Seeing a “more fundamental issue” than whether welding was or was not claimant’s regular employment during the summer, the Board upheld the denial on the ground that claimant’s entitlement to time loss payments ceased when he returned to his teaching work, there being no indication that claimant had been released for work on a trial basis. The Board stated:

“If claimant returned to work as a shop teacher prior to the end of the school year, his entitlement to time loss payments ceased.”

Claimant was not totally disabled during the relevant period, as evidenced by his prompt return to work as a shop teacher and by his testimony that he was physically able to continue to do that work during the summer. Temporary total disability is not directly defined in the statutes. In relevant part, ORS 656.210(1) states:

“When the total disability is only temporary, the worker shall receive during the period of that total disability compensation equal to 66-2/3 percent of wages, but not more than 100 percent of the average weekly wage nor less than the amount of 90 percent of wages a week or the amount of $50 a week, whichever amount is lesser. * * *”

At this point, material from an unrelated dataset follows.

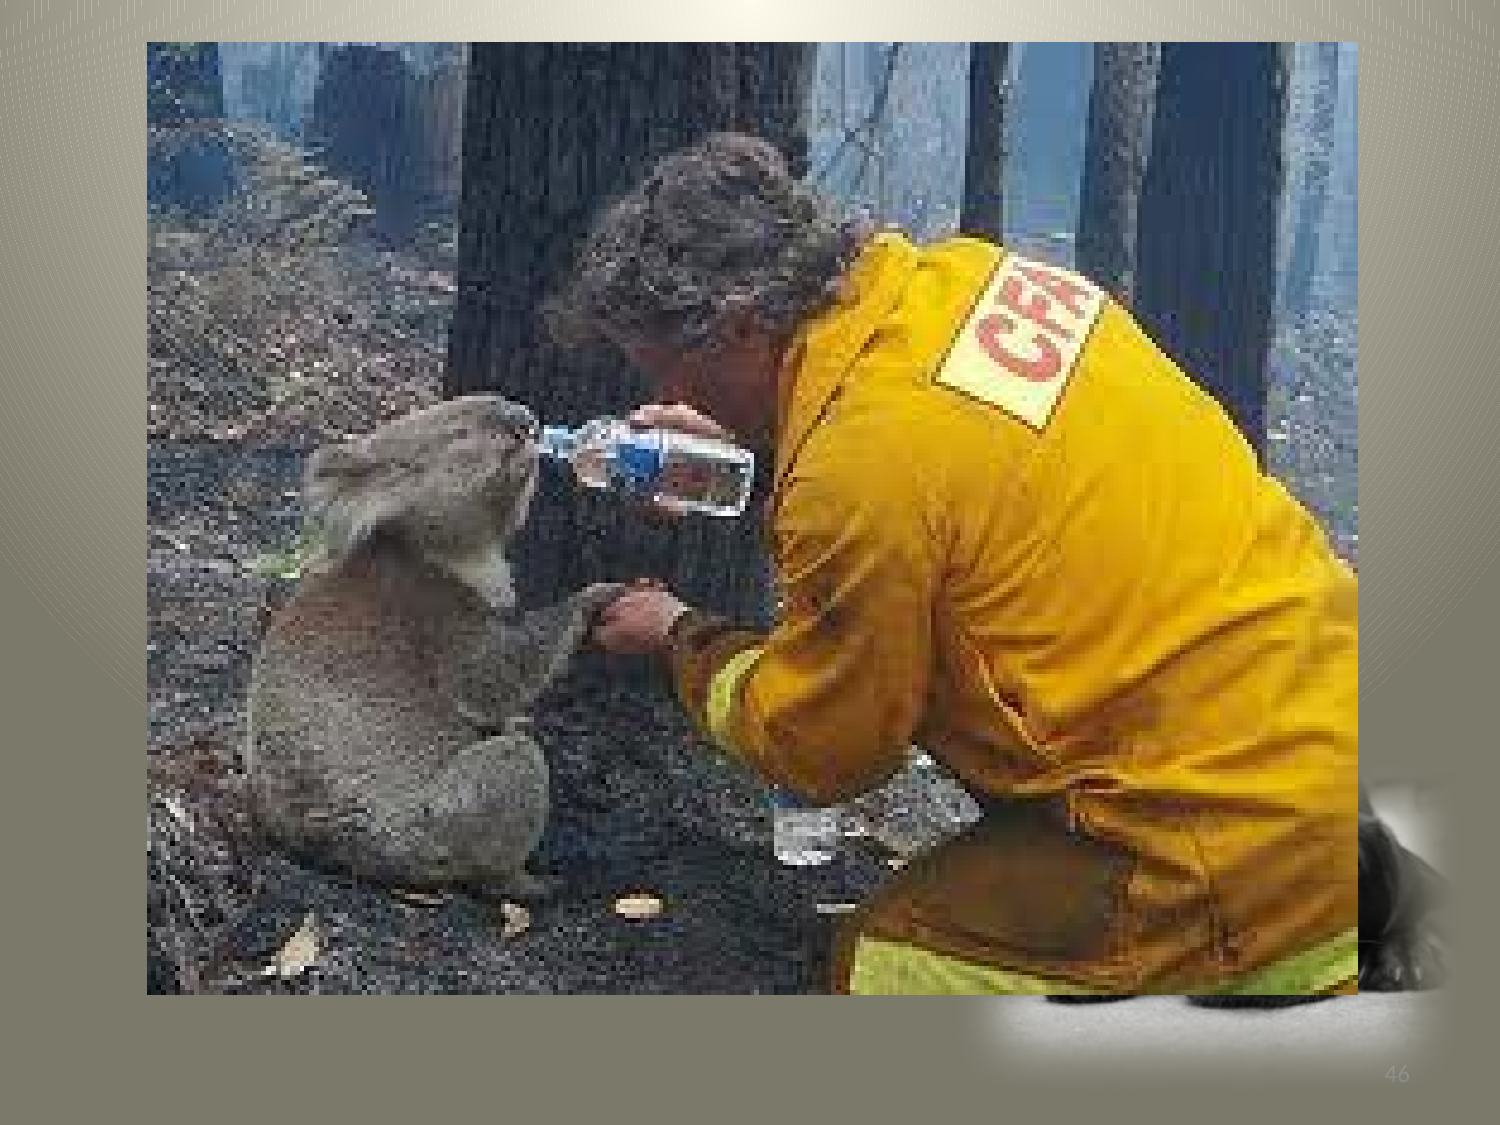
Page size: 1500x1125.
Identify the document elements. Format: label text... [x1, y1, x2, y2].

picture [147, 42, 1388, 1022]
slide_number 46 [1074, 1042, 1425, 1103]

The statute governs the rate of payment of temporary total disability by predisability earnings. It sequentially follows ORS 656.206 to 656.209, which pertain to permanent total disability. The initial phrase of ORS 656.210(1) (“When the total disability is only temporary”) indicates that “total disability” would be as defined in ORS 656.206(1)(a).1 That *396is, total disability is the incapacitation of a worker “from regularly performing work at a gainful and suitable occupation.”

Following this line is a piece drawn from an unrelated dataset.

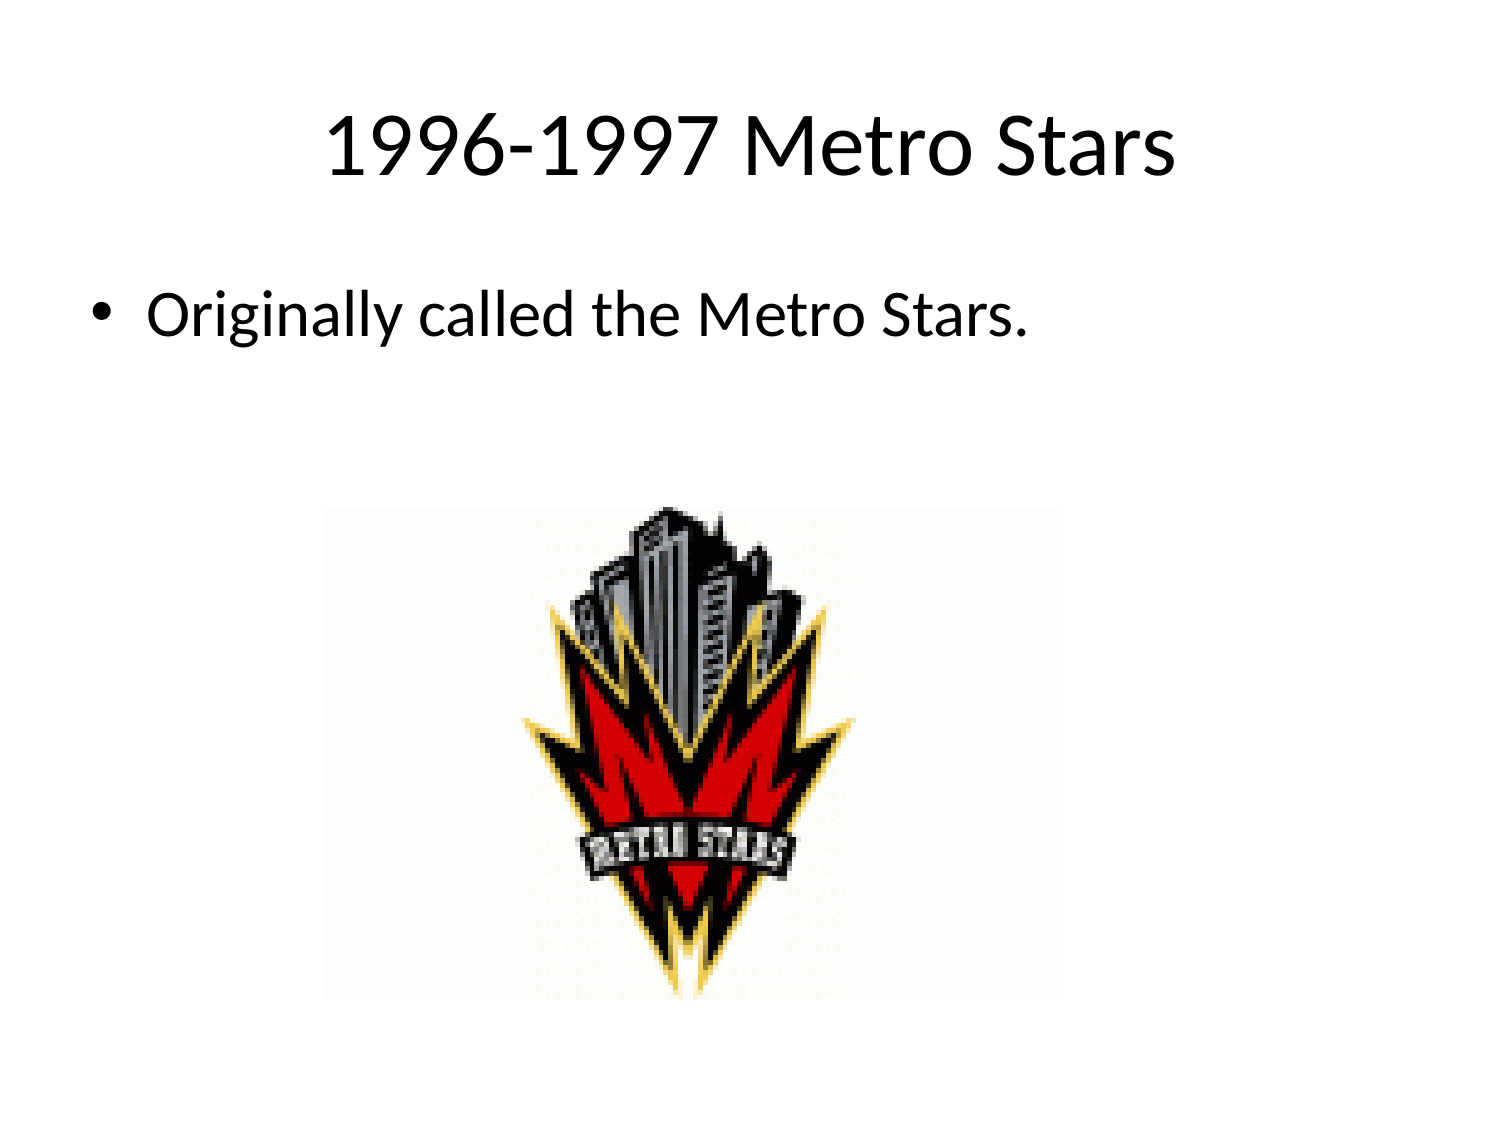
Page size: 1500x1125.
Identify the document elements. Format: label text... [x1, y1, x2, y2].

Here, claimant was able regularly to perform work at a “gainful and suitable occupation,” namely, that of shop teacher. Thus, he was not totally disabled within the meaning of the statutory scheme. It follows that he was not entitled to temporary total disability benefits for the period requested.

Affirmed.

ORS 656.206(1) (a) provides:

“ ‘Permanent total disability’ means the loss, including preexisting disability, of use or function of any scheduled or unscheduled portion of the body which permanently incapacitates the worker from regularly performing work at a gainful and suitable occupation. As used in this section, a suitable occupation is one which the worker has the ability and the training or experience to perform, or an occupation which the worker is able to perform after rehabilitation.”